As Rip has tried to clarify countless times, GOMAD is only directed towards skinny teenage boys or young 20-something men who have a hard time gaining weight due to a high metabolism. If you’re older than 30 or are already pretty hefty, you should NOT GOMAD. I repeat: DO NOT GOMAD.
If you’re interested in doing GOMAD, it isn’t something you can just start right away. You’ve got to ease yourself into it. Start with a quarter of a gallon a day. A week later, move to half a gallon. A week later, add another quarter. A week later, GOMAD.
Will I Get Fat While Trying to Gain Weight?
A lot of guys who want to gain weight want to do so without putting on any fat — they only want to add pure muscle to their physique. Here’s the rub: If you want to gain muscle weight, you’re going to have to put on some body fat in the process. As I discussed in my article “Getting Ripped vs. Getting Strong,” it’s impossible to put on muscle mass without putting on any body fat. Even if you take steroids.
If gaining weight is your goal, you need to accept the fact that you’re going to put on some body fat in the process. Our goal is to mitigate that body fat accumulation as much as possible, but we can’t eliminate it. If you’re a hard gainer who’s putting on 2-3 pounds a week or an easy gainer who’s adding 1-1.5 pounds a week, you shouldn’t have to worry too much about body fat; you’ll only add a modest amount (as long as you’re strength training!). If you’re gaining more than that, simply adjust your carbs and fat down by 100g.

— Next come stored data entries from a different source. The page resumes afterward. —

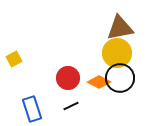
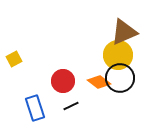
brown triangle: moved 4 px right, 4 px down; rotated 12 degrees counterclockwise
yellow circle: moved 1 px right, 2 px down
red circle: moved 5 px left, 3 px down
orange diamond: rotated 10 degrees clockwise
blue rectangle: moved 3 px right, 1 px up
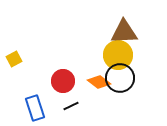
brown triangle: rotated 20 degrees clockwise
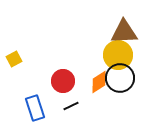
orange diamond: rotated 70 degrees counterclockwise
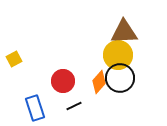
orange diamond: rotated 15 degrees counterclockwise
black line: moved 3 px right
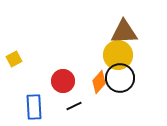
blue rectangle: moved 1 px left, 1 px up; rotated 15 degrees clockwise
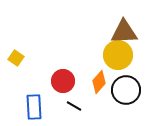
yellow square: moved 2 px right, 1 px up; rotated 28 degrees counterclockwise
black circle: moved 6 px right, 12 px down
black line: rotated 56 degrees clockwise
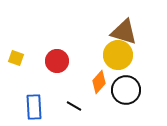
brown triangle: rotated 20 degrees clockwise
yellow square: rotated 14 degrees counterclockwise
red circle: moved 6 px left, 20 px up
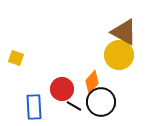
brown triangle: rotated 12 degrees clockwise
yellow circle: moved 1 px right
red circle: moved 5 px right, 28 px down
orange diamond: moved 7 px left
black circle: moved 25 px left, 12 px down
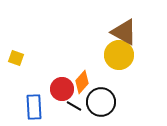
orange diamond: moved 10 px left
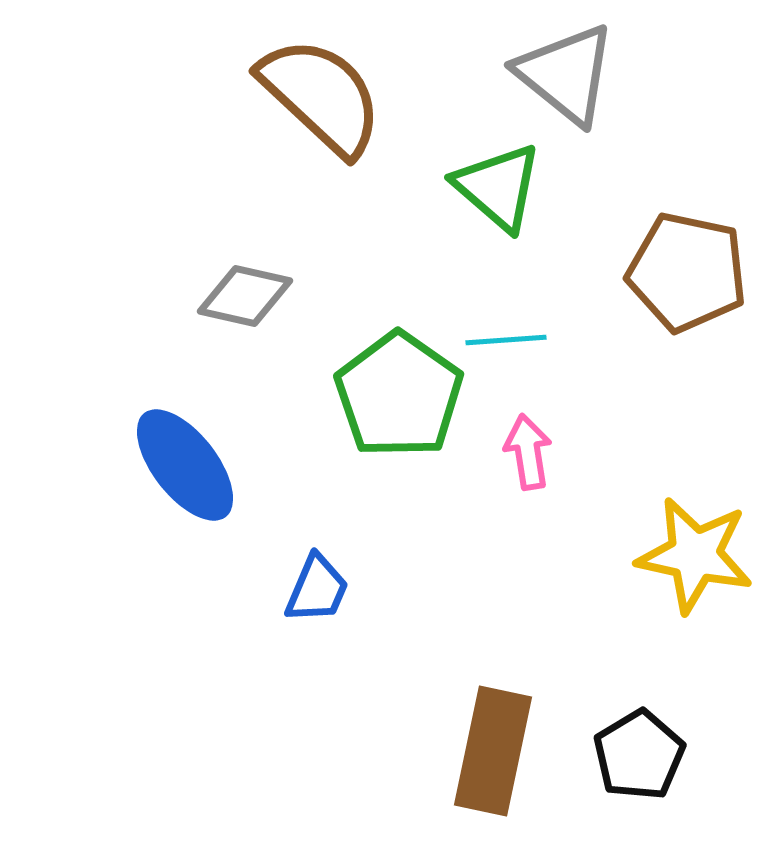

Don’t be alarmed if you get a small belly in the process of gaining weight. We can get rid of that later. Fat is easy to put on and easy to take off. You simply need to diet down. If gaining weight is your goal, just go after gaining weight for the next six months. We can take care of that excess body fat later, after you’ve built a strong foundation of muscle.
How Much Weight Gain Is Enough?
So you’ve been filling out nicely for a few months, but now you’re wondering when enough weight is enough.
According to Matt, if your waist is larger than 40″ you’ve definitely gained too much weight, and you probably now have a huge Santa belly. Reduce those calories significantly to reduce that body fat.
If you’re a shorter guy, and your waist stays around 32″-36″ and you’re still gaining weight, that means you’re putting on muscle mass rather than fat, and you’ve still got room to put on some more weight.
If you’re a taller guy and your waist stays around 35″-38″ and you’re still gaining weight, you can keep working to increase your weight.
If your waist gets above those numbers, you’re starting to get too fat and you need to dial back the calories a bit.
If you’re looking for a hard benchmark on weight to shoot for, according to Rip, “An adult male weighs at least 200 pounds.” So there’s that.
But ultimately whether you’ve gained enough weight is about how you feel. If you look in the mirror and feel like you’re in a good place and you’re feeling healthy and strong, then you’ve gained enough weight.
Now train hard and eat harder and you’ll soon be able to tell that sand-kicker what’s what.